**ACTION ITEM:** Starting at the first line, reproduce the listing below in full, exactly as given.
--
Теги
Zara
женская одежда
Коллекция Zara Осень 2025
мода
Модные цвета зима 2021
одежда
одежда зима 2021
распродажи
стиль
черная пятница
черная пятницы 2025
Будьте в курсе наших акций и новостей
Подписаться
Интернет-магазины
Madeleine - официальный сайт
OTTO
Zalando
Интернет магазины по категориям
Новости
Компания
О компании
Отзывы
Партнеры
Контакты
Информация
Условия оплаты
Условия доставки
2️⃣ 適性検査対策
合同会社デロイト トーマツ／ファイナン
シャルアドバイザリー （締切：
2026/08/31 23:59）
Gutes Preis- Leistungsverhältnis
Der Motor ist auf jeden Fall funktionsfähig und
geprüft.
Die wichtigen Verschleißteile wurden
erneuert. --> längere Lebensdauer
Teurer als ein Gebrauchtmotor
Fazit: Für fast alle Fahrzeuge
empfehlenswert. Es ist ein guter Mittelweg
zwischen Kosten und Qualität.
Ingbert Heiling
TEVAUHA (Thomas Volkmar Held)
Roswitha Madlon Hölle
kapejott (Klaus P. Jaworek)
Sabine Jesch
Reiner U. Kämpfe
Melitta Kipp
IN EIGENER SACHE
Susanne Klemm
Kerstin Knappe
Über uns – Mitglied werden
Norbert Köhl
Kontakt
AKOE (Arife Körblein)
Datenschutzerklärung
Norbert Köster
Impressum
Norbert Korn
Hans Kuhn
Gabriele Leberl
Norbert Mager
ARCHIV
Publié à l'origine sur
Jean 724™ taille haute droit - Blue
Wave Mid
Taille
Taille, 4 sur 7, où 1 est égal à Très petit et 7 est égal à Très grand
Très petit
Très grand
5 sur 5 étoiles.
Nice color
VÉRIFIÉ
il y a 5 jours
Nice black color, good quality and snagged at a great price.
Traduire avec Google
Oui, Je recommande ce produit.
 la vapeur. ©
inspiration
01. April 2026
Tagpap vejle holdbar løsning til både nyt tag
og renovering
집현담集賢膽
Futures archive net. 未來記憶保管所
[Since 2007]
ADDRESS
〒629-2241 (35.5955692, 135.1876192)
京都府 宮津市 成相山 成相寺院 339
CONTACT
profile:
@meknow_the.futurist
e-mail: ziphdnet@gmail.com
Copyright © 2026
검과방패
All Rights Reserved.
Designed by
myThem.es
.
--
**TASK ANSWER:**
Теги
Zara
женская одежда
Коллекция Zara Осень 2025
мода
Модные цвета зима 2021
одежда
одежда зима 2021
распродажи
стиль
черная пятница
черная пятницы 2025
Будьте в курсе наших акций и новостей
Подписаться
Интернет-магазины
Madeleine - официальный сайт
OTTO
Zalando
Интернет магазины по категориям
Новости
Компания
О компании
Отзывы
Партнеры
Контакты
Информация
Условия оплаты
Условия доставки
2️⃣ 適性検査対策
合同会社デロイト トーマツ／ファイナン
シャルアドバイザリー （締切：
2026/08/31 23:59）
Gutes Preis- Leistungsverhältnis
Der Motor ist auf jeden Fall funktionsfähig und
geprüft.
Die wichtigen Verschleißteile wurden
erneuert. --> längere Lebensdauer
Teurer als ein Gebrauchtmotor
Fazit: Für fast alle Fahrzeuge
empfehlenswert. Es ist ein guter Mittelweg
zwischen Kosten und Qualität.
Ingbert Heiling
TEVAUHA (Thomas Volkmar Held)
Roswitha Madlon Hölle
kapejott (Klaus P. Jaworek)
Sabine Jesch
Reiner U. Kämpfe
Melitta Kipp
IN EIGENER SACHE
Susanne Klemm
Kerstin Knappe
Über uns – Mitglied werden
Norbert Köhl
Kontakt
AKOE (Arife Körblein)
Datenschutzerklärung
Norbert Köster
Impressum
Norbert Korn
Hans Kuhn
Gabriele Leberl
Norbert Mager
ARCHIV
Publié à l'origine sur
Jean 724™ taille haute droit - Blue
Wave Mid
Taille
Taille, 4 sur 7, où 1 est égal à Très petit et 7 est égal à Très grand
Très petit
Très grand
5 sur 5 étoiles.
Nice color
VÉRIFIÉ
il y a 5 jours
Nice black color, good quality and snagged at a great price.
Traduire avec Google
Oui, Je recommande ce produit.
 la vapeur. ©
inspiration
01. April 2026
Tagpap vejle holdbar løsning til både nyt tag
og renovering
집현담集賢膽
Futures archive net. 未來記憶保管所
[Since 2007]
ADDRESS
〒629-2241 (35.5955692, 135.1876192)
京都府 宮津市 成相山 成相寺院 339
CONTACT
profile:
@meknow_the.futurist
e-mail: ziphdnet@gmail.com
Copyright © 2026
검과방패
All Rights Reserved.
Designed by
myThem.es
.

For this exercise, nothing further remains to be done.